Transcribed page contents:
◇ ◇ ◇

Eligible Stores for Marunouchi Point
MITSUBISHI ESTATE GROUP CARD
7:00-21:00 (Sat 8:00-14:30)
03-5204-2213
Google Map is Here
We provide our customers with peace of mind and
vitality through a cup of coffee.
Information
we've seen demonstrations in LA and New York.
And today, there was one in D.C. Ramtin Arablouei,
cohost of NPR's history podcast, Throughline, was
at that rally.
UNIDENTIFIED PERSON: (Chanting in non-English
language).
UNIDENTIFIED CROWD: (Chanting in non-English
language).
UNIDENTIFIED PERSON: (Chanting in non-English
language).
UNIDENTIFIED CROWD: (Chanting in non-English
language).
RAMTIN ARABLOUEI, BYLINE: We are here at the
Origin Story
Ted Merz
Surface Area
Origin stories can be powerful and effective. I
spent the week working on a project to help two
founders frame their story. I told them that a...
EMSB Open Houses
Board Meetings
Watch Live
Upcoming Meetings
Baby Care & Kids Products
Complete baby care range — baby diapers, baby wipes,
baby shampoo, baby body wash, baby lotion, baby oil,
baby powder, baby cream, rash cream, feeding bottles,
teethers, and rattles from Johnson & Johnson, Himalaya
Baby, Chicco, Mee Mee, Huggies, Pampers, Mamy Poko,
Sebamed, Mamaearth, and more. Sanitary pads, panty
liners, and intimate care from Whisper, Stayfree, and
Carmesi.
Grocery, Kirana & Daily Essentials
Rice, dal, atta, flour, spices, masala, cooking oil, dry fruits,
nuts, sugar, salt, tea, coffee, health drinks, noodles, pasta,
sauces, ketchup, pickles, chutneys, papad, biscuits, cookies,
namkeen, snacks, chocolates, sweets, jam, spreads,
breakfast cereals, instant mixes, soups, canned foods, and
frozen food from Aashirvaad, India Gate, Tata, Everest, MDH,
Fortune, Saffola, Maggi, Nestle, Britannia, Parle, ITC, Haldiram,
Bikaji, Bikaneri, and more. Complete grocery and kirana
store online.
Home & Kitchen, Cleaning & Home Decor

◇ ◇ ◇

DIRECTIVE
Each line in the records above that contains the word "Origin" must be copied.

RESPONSE BOX
Origin Story
Origin stories can be powerful and effective. I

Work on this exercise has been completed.